CRISPR/Cas12a-based method coupled with isothermal amplification to identify Alternaria spp. isolated from wheat grain samples.

Alternaria fungal species are considered major plant pathogens, infecting various crops and resulting in significant agricultural losses. Additionally, these species can contaminate grain with multiple mycotoxins that are harmful to humans and animals. Efficient pest management relies on timely detection and identification of phytopathogens in plant and grain samples, facilitating prompt selection of a crop protection strategy. Conventional identification tools, such as morphological characterization and identification based on polymerase chain reaction (PCR)-based methods, are time-consuming and laboratory-bound, limiting their implementation for on-site diagnostics essential in the agricultural industry. Isothermal amplification methods, including nucleic acid sequence-based amplification (NASBA), loop-mediated isothermal amplification (LAMP), and recombinase polymerase amplification (RPA), enable nucleic acid amplification at constant temperatures, making them ideal for point-of-care diagnostics without the need for thermal cycling equipment. Clustered regularly interspaced short palindromic repeats (CRISPR)/CRISPR-associated protein 12a (Cas12a)-based identification, coupled with such isothermal amplification methods, represents an emerging nucleic acid-based technology for detecting plant pathogens at high accuracy and sensitivity. This study aimed to develop a CRISPR/Cas12a-based method integrated with RPA amplification for specific detection of Alternaria spp. isolated from wheat grain samples. The developed method targeted the β-tubulin gene was successfully identified Alternaria strains within a 20-min RPA amplification followed by a 30-min CRISPR/Cas12a reaction and visualization of results. Specificity test included pathogenic fungal species commonly hosted wheat grain, such as Fusarium spp. Bipolaris sorokiniana, and Nigrospora oryzae revealed high specificity of the method for Alternaria species. Furthermore, the method exhibited high sensitivity, detecting Alternaria DNA down to 100 copies, validated by real-time fluorescence readout.
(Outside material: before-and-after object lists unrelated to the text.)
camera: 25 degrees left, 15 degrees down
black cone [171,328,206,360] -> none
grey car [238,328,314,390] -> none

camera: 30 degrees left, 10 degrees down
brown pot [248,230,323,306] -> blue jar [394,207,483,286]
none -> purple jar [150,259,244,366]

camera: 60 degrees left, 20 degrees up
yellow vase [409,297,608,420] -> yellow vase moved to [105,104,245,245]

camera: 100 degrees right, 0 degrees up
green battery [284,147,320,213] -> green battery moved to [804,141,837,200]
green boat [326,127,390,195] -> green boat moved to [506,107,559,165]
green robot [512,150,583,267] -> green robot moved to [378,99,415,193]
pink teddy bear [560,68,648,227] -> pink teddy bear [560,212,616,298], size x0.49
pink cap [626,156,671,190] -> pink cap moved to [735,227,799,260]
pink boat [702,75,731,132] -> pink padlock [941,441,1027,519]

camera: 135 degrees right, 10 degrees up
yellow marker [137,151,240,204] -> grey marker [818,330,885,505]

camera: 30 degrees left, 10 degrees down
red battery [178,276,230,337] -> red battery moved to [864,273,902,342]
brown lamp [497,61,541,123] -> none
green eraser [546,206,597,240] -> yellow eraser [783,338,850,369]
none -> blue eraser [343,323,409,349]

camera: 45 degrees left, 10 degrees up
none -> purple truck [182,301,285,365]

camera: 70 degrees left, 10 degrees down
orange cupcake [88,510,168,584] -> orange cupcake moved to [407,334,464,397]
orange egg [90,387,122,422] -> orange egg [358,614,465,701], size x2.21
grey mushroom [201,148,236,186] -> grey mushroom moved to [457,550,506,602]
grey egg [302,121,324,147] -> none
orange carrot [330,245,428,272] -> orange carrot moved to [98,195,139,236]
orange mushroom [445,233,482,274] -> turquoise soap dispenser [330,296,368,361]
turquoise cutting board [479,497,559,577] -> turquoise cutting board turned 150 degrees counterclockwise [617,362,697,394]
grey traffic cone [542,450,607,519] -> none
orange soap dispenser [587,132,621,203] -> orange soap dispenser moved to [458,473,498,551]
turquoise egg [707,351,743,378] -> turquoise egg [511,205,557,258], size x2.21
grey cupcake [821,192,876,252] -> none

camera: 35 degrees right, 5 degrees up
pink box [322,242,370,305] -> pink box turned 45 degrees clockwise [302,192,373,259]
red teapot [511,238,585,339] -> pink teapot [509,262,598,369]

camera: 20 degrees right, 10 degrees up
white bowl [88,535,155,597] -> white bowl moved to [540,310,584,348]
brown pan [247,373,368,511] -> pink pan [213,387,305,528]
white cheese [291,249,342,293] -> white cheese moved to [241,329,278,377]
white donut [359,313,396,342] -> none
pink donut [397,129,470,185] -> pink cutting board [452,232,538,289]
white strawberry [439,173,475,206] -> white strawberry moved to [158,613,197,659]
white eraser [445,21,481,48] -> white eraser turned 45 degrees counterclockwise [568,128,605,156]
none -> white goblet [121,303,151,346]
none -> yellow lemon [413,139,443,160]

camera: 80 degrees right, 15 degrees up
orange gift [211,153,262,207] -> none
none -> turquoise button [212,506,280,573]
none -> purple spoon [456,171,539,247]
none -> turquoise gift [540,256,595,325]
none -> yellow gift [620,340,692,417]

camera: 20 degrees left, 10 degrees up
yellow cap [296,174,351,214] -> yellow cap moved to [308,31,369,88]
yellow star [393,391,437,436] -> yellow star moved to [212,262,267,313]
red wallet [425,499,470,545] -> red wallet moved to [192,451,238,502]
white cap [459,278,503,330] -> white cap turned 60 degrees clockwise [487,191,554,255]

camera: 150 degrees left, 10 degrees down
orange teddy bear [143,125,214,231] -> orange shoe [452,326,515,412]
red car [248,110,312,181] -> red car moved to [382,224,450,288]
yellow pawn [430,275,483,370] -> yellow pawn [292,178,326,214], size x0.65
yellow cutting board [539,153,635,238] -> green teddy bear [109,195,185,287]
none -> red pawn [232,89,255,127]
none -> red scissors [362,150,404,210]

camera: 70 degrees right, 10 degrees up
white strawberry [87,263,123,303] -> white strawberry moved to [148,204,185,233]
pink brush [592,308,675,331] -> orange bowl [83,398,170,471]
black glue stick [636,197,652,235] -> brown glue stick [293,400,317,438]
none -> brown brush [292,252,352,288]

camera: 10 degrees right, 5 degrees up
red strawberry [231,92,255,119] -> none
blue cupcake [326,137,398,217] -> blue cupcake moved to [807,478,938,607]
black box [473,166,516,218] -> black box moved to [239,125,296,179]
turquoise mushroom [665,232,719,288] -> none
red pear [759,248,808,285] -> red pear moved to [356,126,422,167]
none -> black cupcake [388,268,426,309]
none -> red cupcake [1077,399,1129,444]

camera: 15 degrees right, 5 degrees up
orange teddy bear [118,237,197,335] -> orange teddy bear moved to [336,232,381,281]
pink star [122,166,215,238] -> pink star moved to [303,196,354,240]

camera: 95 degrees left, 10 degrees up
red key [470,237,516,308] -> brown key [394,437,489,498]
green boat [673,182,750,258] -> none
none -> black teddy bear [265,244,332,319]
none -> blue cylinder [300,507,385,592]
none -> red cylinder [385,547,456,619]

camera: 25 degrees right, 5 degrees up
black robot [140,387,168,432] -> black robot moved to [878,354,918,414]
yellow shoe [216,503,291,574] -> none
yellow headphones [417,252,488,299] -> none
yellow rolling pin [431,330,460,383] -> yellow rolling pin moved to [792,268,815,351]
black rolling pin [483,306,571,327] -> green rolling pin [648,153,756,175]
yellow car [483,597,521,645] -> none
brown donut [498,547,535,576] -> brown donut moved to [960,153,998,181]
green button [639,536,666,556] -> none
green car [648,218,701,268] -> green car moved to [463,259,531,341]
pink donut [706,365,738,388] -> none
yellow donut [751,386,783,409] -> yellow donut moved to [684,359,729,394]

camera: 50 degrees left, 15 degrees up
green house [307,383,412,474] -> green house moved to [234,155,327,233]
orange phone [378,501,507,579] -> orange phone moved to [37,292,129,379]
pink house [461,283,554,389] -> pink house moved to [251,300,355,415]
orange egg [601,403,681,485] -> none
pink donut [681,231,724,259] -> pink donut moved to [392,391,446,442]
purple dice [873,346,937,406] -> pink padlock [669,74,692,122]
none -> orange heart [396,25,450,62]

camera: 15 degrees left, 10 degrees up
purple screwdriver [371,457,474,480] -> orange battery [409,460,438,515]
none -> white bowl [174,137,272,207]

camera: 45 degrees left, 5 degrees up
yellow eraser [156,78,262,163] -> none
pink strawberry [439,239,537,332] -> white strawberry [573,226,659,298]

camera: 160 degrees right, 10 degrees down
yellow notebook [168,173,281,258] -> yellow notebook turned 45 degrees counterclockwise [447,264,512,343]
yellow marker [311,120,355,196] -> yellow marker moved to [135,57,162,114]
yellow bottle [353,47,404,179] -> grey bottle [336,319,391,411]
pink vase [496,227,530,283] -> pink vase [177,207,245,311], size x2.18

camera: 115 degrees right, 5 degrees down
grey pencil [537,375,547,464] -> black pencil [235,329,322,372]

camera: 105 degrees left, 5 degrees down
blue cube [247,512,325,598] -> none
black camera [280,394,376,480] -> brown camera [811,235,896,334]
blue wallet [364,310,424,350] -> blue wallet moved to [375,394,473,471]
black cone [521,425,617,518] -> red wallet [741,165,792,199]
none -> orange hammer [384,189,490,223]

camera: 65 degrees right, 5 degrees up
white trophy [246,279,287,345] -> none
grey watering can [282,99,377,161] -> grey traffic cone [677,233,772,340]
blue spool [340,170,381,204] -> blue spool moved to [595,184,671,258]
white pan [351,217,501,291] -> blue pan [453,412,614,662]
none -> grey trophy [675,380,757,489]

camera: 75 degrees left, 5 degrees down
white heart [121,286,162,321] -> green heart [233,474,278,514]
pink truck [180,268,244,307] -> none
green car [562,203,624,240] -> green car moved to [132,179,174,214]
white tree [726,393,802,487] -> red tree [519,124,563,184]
A fluorescence assay was employed to visualize the results of RPA and CRISPR/Cas12a reaction, demonstrating substantial implementation potential of the method in point-of-care detection of Alternaria spp. In conclusion, we present the CRISPR/Cas12a-based method as a potentially sustainable approach for the rapid, precise, and specific nucleic-acid-based identification of Alternaria species in grain samples.